4. Priority of Man. This is the up and comer in the world of environmentalism. In its extreme form, proponents argue that animals have the same rights as man (though in practice it seems it is just the cute animals like dolphins and harp seals that get the attention). I don't buy it. While there is no defensible reason to allow cruelty when it can easily be avoided, taking the step to put animals on the same level as man, if followed to its logical extreme, will not bring animals up to our level (how could they?) but will knock man back down to the level of animals (see Rush song here).

In my second post on this topic, I will move on to a more specific topic, with a brief roundup on Global Warming and the Kyoto treaty.

  • http://pacanukeha.blogspot.com Chris Beck

    "3. Use of One's Own Property. By the reasoning for environmental regulation above, the regulation is to limit the impact of one property owner on others. But the flip side is that property owners should be able to do whatever they damn well please with their own property if it does not affect others."

    It certainly seems a fair enough point. I wonder about possible really long-term scenarios. Let us say that I have a process for manufacturing a "widget" that involves toxic by-product. Let us say that this toxic by-product remains toxic for a very long (1000+ years) time. Now if the profit I get from selling widgets is less than the cost of purchasing land it is certainly commercially viable for me to store this stuff and buy more and more land until a land shortage raises the cost of new storage facilities too high so I close down my widget factory and move on to something more profitable (blogging, perhaps). Now I own a large chunk of land that has no future value. Is it in society's best interest to allow owners to reduce the future value of land to zero? One of the major problems with environmental concerns is the large difficulty in measuring cost.
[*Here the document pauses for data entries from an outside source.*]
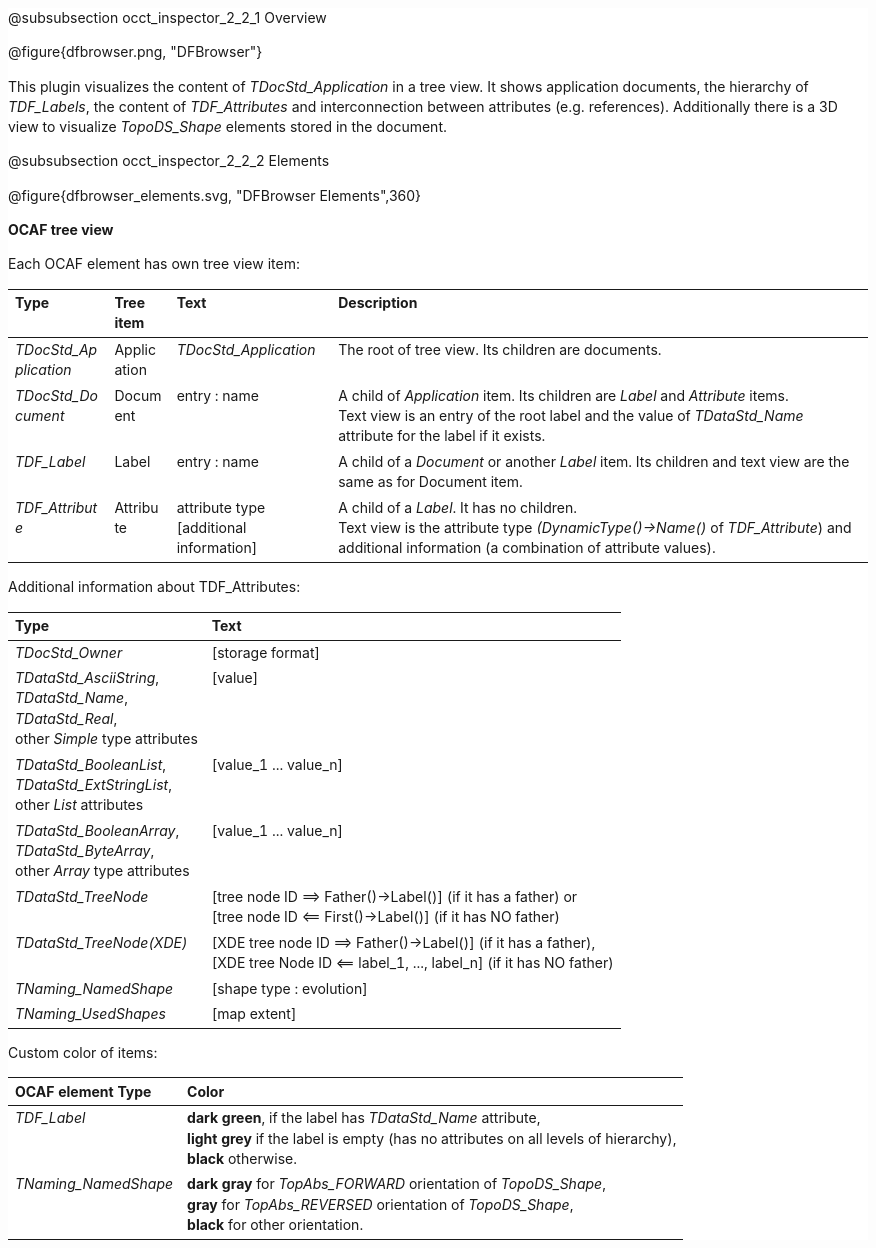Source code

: @subsubsection occt_inspector_2_2_1 Overview

@figure{dfbrowser.png, "DFBrowser"}

This plugin visualizes the content of *TDocStd_Application* in a tree view. It shows application documents, 
the hierarchy of *TDF_Labels*, the content of *TDF_Attributes* and interconnection between attributes (e.g. references).
Additionally there is a 3D view to visualize *TopoDS_Shape* elements stored in the document.

@subsubsection occt_inspector_2_2_2 Elements

@figure{dfbrowser_elements.svg, "DFBrowser Elements",360}

<b>OCAF tree view</b>

Each OCAF element has own tree view item:

| Type | Tree item | Text | Description |
| :----- | :----- | :----- | :----- |
| *TDocStd_Application* | Application | *TDocStd_Application* | The root of tree view. Its children are documents.|
| *TDocStd_Document* | Document | entry : name | A child of *Application* item. Its children are *Label* and *Attribute* items.<br> Text view is an entry of the root label and the value of *TDataStd_Name* attribute for the label if it exists. |
| *TDF_Label* | Label | entry : name | A child of a *Document* or another *Label* item. Its children and text view are the same as for Document item. |
| *TDF_Attribute* | Attribute | attribute type [additional information] | A child of a *Label*. It has no children. <br> Text view is the attribute type *(DynamicType()->Name()* of *TDF_Attribute*) and additional information (a combination of attribute values). |


Additional information about TDF_Attributes:

| Type | Text |
| :----- | :----- |
| *TDocStd_Owner* | [storage format] |
| *TDataStd_AsciiString*,<br> *TDataStd_Name*,<br> *TDataStd_Real*,<br> other *Simple* type attributes | [value] |
| *TDataStd_BooleanList*,<br> *TDataStd_ExtStringList*,<br> other *List* attributes | [value_1 ... value_n] |
| *TDataStd_BooleanArray*,<br> *TDataStd_ByteArray*,<br> other *Array* type attributes | [value_1 ... value_n] |
| *TDataStd_TreeNode* | [tree node ID  ==> Father()->Label()] (if it has a father) or <br> [tree node ID <== First()->Label()] (if it has NO father)|
| *TDataStd_TreeNode(XDE)* | [XDE tree node ID  ==> Father()->Label()] (if it has a father), <br> [XDE tree Node ID <== label_1, ..., label_n] (if it has NO father)|
| *TNaming_NamedShape* | [shape type : evolution] |
| *TNaming_UsedShapes* | [map extent] |


Custom color of items:

| OCAF element Type | Color |
| :----- | :----- |
| *TDF_Label* | <b>dark green</b>, if the label has *TDataStd_Name* attribute, <br><b>light grey</b> if the label is empty (has no attributes on all levels of  hierarchy),<br> <b>black</b> otherwise. |
| *TNaming_NamedShape* | <b>dark gray</b> for *TopAbs_FORWARD* orientation of *TopoDS_Shape*, <br> <b>gray</b> for *TopAbs_REVERSED* orientation of *TopoDS_Shape*, <br> <b>black</b> for other orientation. |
    Let us say that I follow all reasonable current containment standards to store my toxic waste. An act of nature causes a toxic spill causing damage to my neighbours.Would they have the right to sue me or should they rely on any insurance that they may have purchased.

    Just curious.

  • Max

    This is all nice and plain, as long as you are arguing about individual levels. But most environmentally concerned people (I know of) have a different problem, namely the destruction of nature by companies whose self-interest lies with making profit and where conservation (or at least securing) of the environment is not necessary in the process.

    For example, we have the Oil Industry, that needs not take care of its environment, because it can get oil even in a desolate wasteland.

    Another example would be a chemical factory that produces waste and just dumps it into the river.

  • Gregory

    "We have no regulations that people should keep their house looking nice and shouldn't trash it, but most people keep their house up anyway. Why? Because it is in their own obvious self-interest to do so."

    In many urban and suburban areas, there are property maintenance codes that dictate how high your grass can grow, what types of plants are permitted, such as no weeds or poison ivy. The community in which I live even restricts where you can park a trailer, what material a driveway must be constructed with and there is even a ban on putting a "for sale" sign in the window of your car!

    "I have had literally twenty different people give me the exact same response to this: "If you let people do whatever they want, they would all trash their own land and dump toxic waste all over it"."

    Unfortunately, in business, this is often quite true. I worked for an electronics manufacturing facility that routinely buried hazardous waste in massive pits. When one pit neared full, it was covered over and a new one dug. This went on for many years until they were forced by environmental laws and enforcement to stop the dumping and clean up the site.

  • susanna

    Although your science is very sloppy and your attitude deplorable, you'd get more points if you could spell. when you can't even proofread your own blog, how are we supposed to take your sarcasm seriously?